Évelyne Tschirhart : Comme je viens de le dire, l’école, telle qu’elle fonctionne actuellement n’est pas réformable. Il faut commencer par casser le carcan de l’Éducation nationale. Tant qu’une réforme drastique du Mammouth ne sera pas à l’ordre du jour, tant que l’Administration tenue par la gauche (mais aussi la droite suiviste) et son administration stalinienne restera aux manettes, aucun changement véritable ne sera possible.

Beaucoup de parents l’ont compris et essaient d’échapper comme ils peuvent à cette usine de destruction massive. Il est vrai que tous les parents n’ont pas les moyens d’envoyer leurs enfants dans une école privée. C’est pourquoi je préconise que l’argent du contribuable soit rendu sous forme de chèque-éducation aux familles qui le souhaitent. Si l’instruction est obligatoire, chaque citoyen a le droit de choisir son école. Un pouvoir politique nouveau devra s’armer d’un grand courage et redéfinir la question du sens pour revenir à une école de la transmission des savoirs, c’est-à-dire de l’instruction.

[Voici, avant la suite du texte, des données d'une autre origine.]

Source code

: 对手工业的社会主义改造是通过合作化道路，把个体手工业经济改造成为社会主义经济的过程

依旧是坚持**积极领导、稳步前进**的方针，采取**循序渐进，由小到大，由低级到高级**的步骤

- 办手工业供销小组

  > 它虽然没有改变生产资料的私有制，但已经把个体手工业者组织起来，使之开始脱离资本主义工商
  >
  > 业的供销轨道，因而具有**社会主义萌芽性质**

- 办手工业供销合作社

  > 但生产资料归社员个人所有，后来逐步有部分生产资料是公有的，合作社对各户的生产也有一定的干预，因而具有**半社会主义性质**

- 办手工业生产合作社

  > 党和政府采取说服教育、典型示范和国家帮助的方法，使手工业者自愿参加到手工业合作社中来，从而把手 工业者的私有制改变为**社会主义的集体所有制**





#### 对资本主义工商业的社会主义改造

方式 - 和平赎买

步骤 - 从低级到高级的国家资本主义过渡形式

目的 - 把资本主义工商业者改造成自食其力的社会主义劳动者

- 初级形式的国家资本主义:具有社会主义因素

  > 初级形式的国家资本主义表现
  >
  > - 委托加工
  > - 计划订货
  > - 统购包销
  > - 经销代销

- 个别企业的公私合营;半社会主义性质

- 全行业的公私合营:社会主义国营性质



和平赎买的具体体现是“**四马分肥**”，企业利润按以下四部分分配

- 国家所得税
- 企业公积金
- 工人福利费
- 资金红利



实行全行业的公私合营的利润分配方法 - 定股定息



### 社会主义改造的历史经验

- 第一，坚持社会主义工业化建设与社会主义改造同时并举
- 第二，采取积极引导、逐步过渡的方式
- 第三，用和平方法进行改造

Bien sûr, il faut revenir à la généralisation des méthodes d’apprentissage qui ont fait leurs preuves : méthode syllabique, mais aussi ajouter des heures de français pour l’apprentissage systématique de la grammaire, du vocabulaire, de la conjugaison, de la rédaction. Les élèves n’écrivent pratiquement plus et répondent par des croix dans des exercices à trou. Il faut recentrer l’enseignement primordial du français sur l’oral mais surtout les exercices écrits et la répétition. Même chose pour l’arithmétique et pour l’Histoire qui doit retrouver un ordre chronologique.

La réforme doit commencer par l’enseignement primaire ; encore faut-il que les instituteurs (j’emploie ce terme volontairement) soient formés correctement ce qui n’est pas le cas. Encore faudrait-il que les élèves-instituteurs des ESPE n’aient plus la tête farcie de pédagogisme et autres idées folles sur « c’est l’élève qui construit son savoir » !

Mais je suis pessimiste car cela ne pourrait se faire sans une reprise en main de la Nation française qui est en train de se déliter chaque jour un peu plus. Comme je l’ai déjà dit, on ne peut résoudre le problème de la violence à l’école sans remettre de l’ordre dans les quartiers qui sont aux mains des dealers, de la mafia et des islamistes : quartiers qui sont déjà en sécession. Il faudrait une rupture radicale avec la politique menée depuis des dizaines d’années et qui risque de nous mener à la guerre civile. Nous sommes de fait en situation de guerre puisque nous sommes attaqués sur notre propre sol.

Pour remettre de l’ordre dans l’école, il faut d’abord remettre de l’ordre dans le pays. C’est la survie de la France qui est en jeu.